How to diagnose the need for room treatment?


I have my stereo setup in the family living room (30x14x8 ft). I have done some work around speaker placement, and treating 1st reflection points, but don't know if I need to do more. I often read room treatment being crucial. So while my system sounds good to me (I'm new at this), it might be able to sound a lot better.

How can I come up with a diagnose, short of trial and error of every posibility?

Thanks!
lewinskih01

Showing 6 responses by kr4

Al wrote: "Particularly once you get above bass frequencies, tuning the room for flat frequency response using a test cd, microphone, etc., is not necessarily going to get you the best sound, and in fact probably won't. The microphone is not going to discriminate very well, if at all, between early arrival sound (the direct path from the speakers to the listening position) and later arriving sound (reflected off of walls, ceiling, etc). But your ears will!"

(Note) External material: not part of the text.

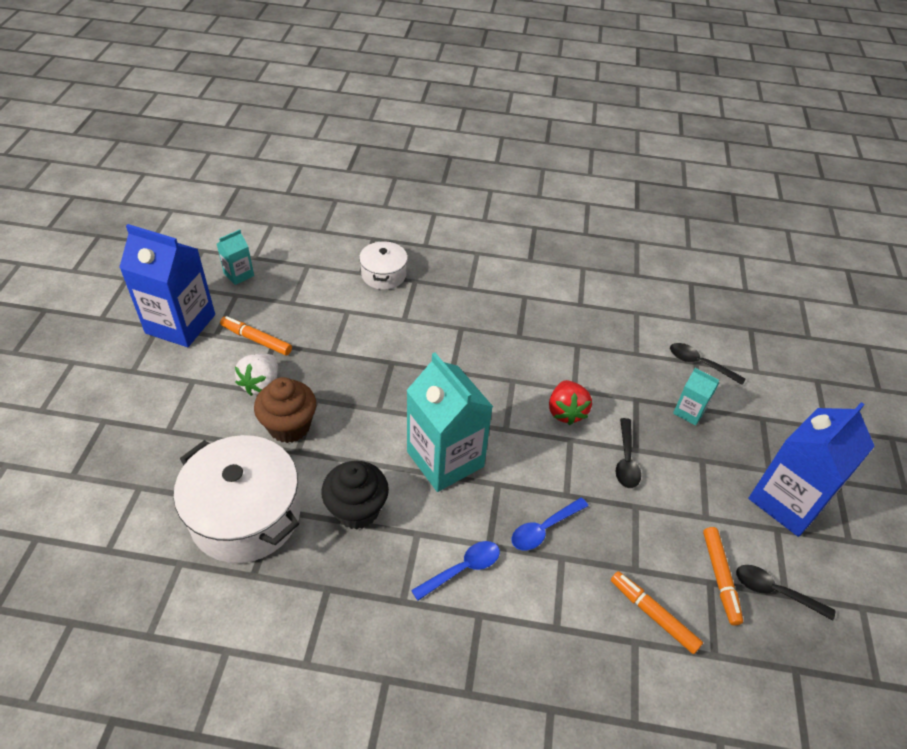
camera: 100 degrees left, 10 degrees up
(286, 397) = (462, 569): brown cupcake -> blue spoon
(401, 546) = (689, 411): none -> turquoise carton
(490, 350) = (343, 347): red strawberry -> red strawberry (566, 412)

I think your comments apply better to the bass frequencies, not above bass frequencies. In the bass, the arrival/decay times are more easily measured and corrected whereas at higher frequencies room mode interactions approach randomness. Thus, at those higher frequencies, only FR adjustments are feasible.

Kal
Bob wrote: "I take exception to those statements. The REW (Room EQ Wizard available at the Home Theater Shack) is sophisticated and does time domains. It is for FREE FREE FREE FREE FREE"

Yes, yes, yes...................but REW is a measurement tool, only. It cannot implement a correction even if it defines it. One needs an additional tool to use the results.

Kal
If you are trying to assess room acoustics based on system throughput, aiming the mic forward, or at any speaker, biases the results to the performance of that speaker. Pointing it upwards makes for the least biased results. Also, averaging more than one mic position helps.

Kal
Good point about the Haas effect. One should also note that there is a lower limit to time interval needed for distinguishing direct from reflected/delayed signals. If the arrival interval is on the order of 5msec +/-, the signals are not distinguished and the perceived source location is intermediate between the original source and the phantom source related to the reflection.